### Exercise brief
Go through each line of the records below and count those with the word "shoulder"; give only the total.

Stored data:
= Beginning of Section =
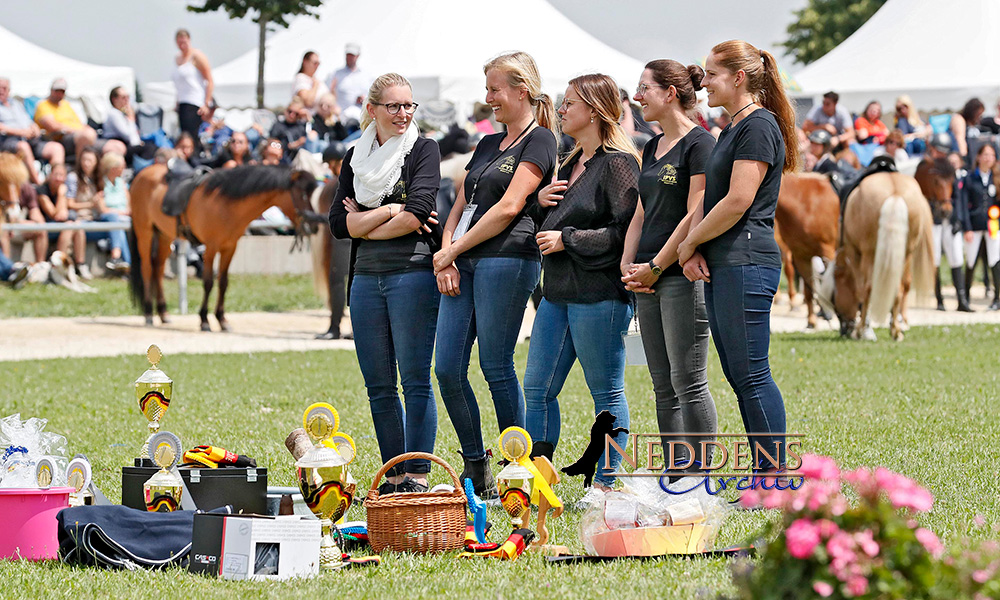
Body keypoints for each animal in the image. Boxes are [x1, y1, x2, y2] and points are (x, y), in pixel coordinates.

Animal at [129, 164, 316, 330]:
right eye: (302, 195)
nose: (312, 226)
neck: (226, 203)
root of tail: (142, 174)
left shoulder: (230, 248)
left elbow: (224, 282)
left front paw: (222, 320)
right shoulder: (211, 248)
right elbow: (208, 282)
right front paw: (204, 320)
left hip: (164, 235)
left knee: (158, 268)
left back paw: (163, 314)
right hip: (144, 232)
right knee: (147, 268)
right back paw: (148, 314)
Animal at [816, 173, 932, 342]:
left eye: (834, 298)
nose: (844, 329)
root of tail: (894, 192)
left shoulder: (854, 252)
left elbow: (860, 290)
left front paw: (863, 330)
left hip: (869, 254)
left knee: (868, 288)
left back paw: (861, 330)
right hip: (905, 253)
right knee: (898, 289)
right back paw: (896, 331)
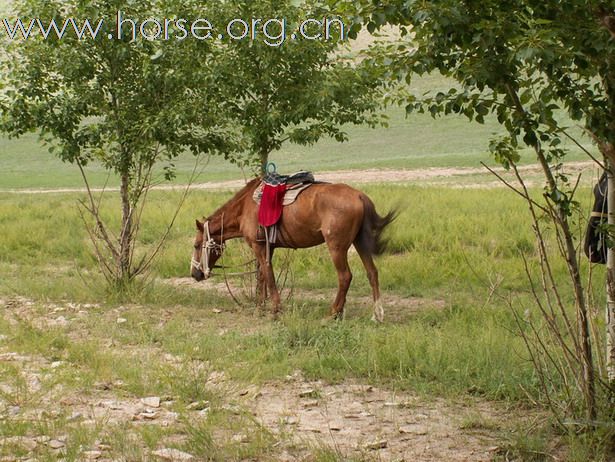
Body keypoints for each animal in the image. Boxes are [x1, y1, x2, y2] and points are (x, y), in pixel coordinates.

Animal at [190, 177, 398, 322]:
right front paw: (260, 308)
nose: (194, 273)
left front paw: (274, 310)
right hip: (360, 242)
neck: (245, 207)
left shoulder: (259, 247)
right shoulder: (268, 247)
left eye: (196, 245)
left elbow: (268, 276)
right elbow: (263, 276)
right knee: (372, 273)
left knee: (345, 277)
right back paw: (376, 314)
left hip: (337, 247)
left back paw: (333, 313)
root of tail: (359, 196)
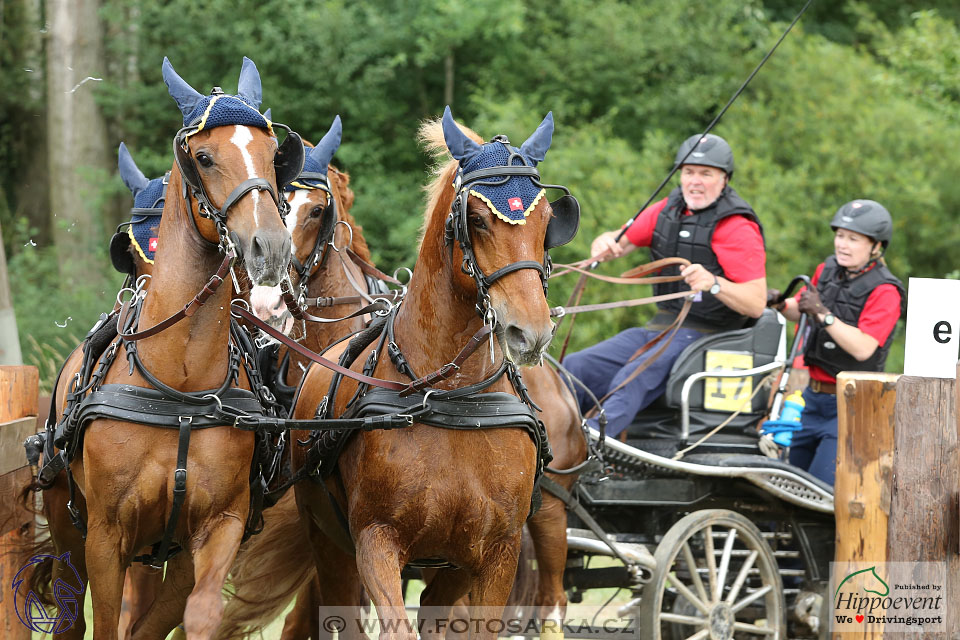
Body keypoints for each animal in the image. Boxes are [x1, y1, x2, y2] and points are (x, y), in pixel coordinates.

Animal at [31, 56, 296, 640]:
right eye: (204, 157)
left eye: (273, 155)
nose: (270, 247)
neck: (180, 386)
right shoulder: (107, 536)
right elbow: (107, 623)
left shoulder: (219, 526)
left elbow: (198, 614)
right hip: (68, 530)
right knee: (71, 615)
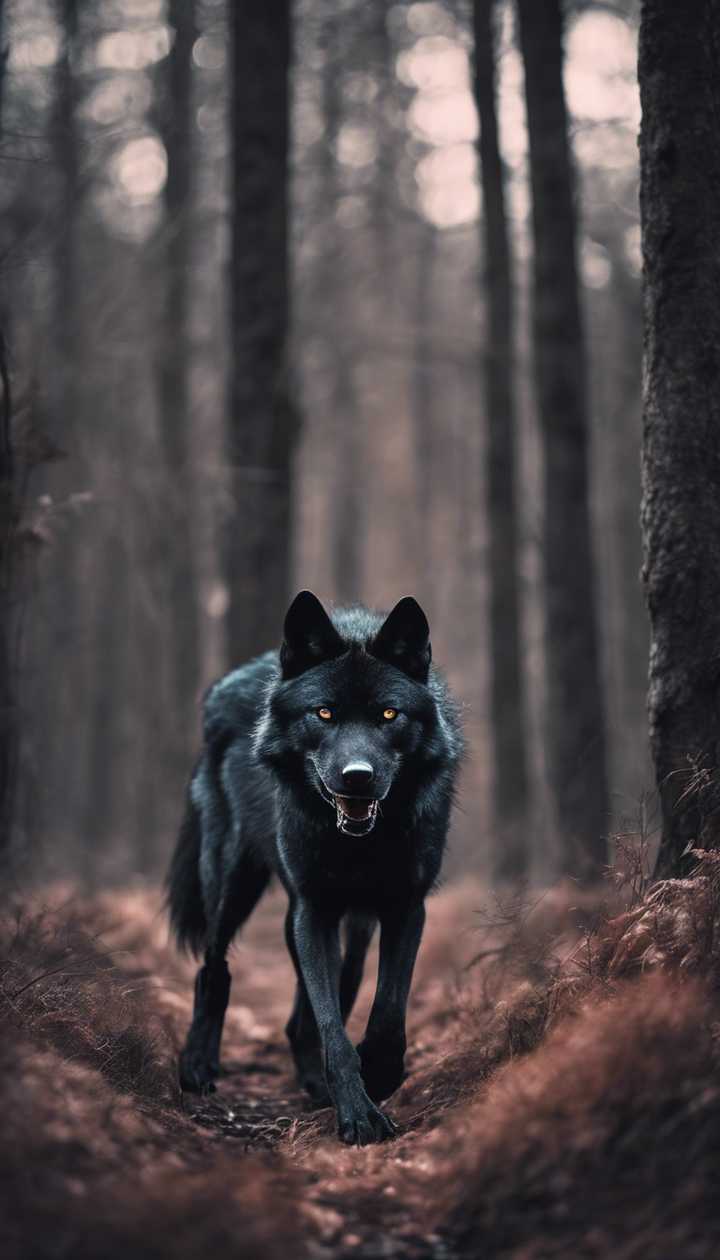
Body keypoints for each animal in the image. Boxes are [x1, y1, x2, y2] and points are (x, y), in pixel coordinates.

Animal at [167, 590, 463, 1145]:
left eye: (389, 714)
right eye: (323, 713)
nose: (357, 777)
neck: (360, 842)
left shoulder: (403, 907)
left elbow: (385, 1013)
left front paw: (379, 1075)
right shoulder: (316, 908)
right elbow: (332, 1027)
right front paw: (359, 1114)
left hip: (339, 924)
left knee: (325, 995)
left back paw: (313, 1079)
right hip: (235, 883)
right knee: (213, 966)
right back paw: (198, 1065)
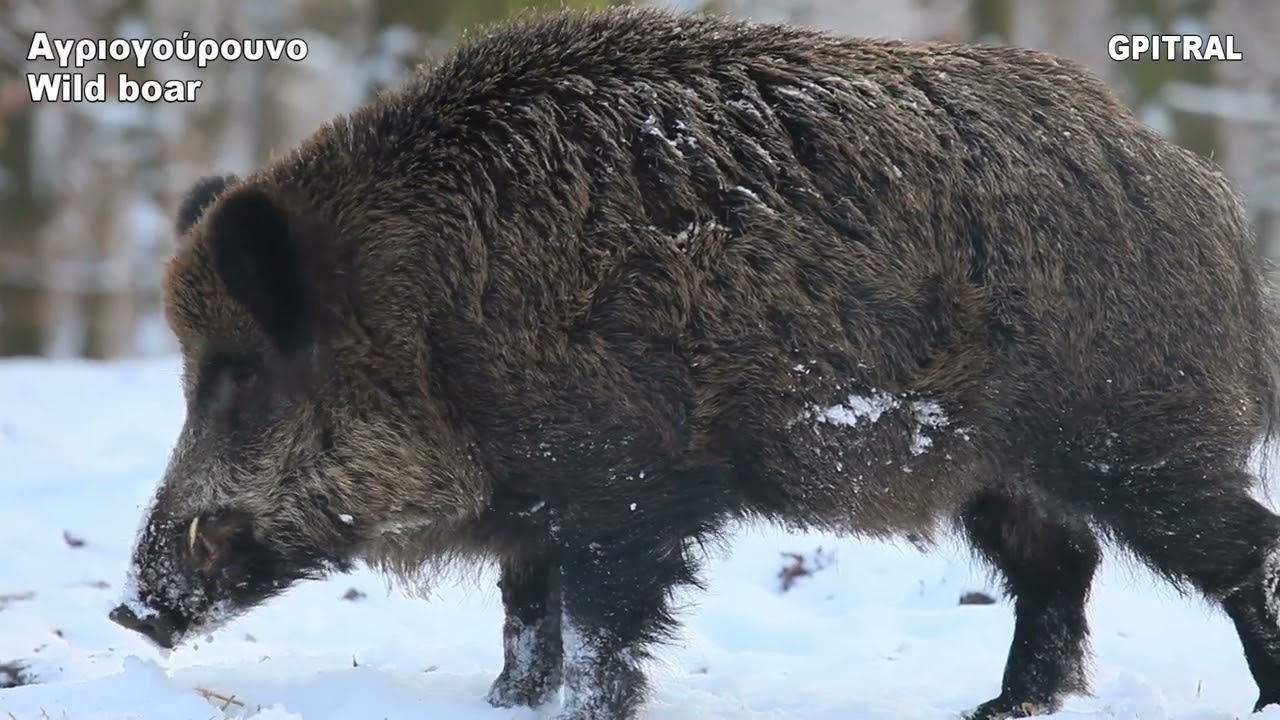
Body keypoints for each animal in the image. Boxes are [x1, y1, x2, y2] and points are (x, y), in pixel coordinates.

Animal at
= End of Section =
### Answer section
9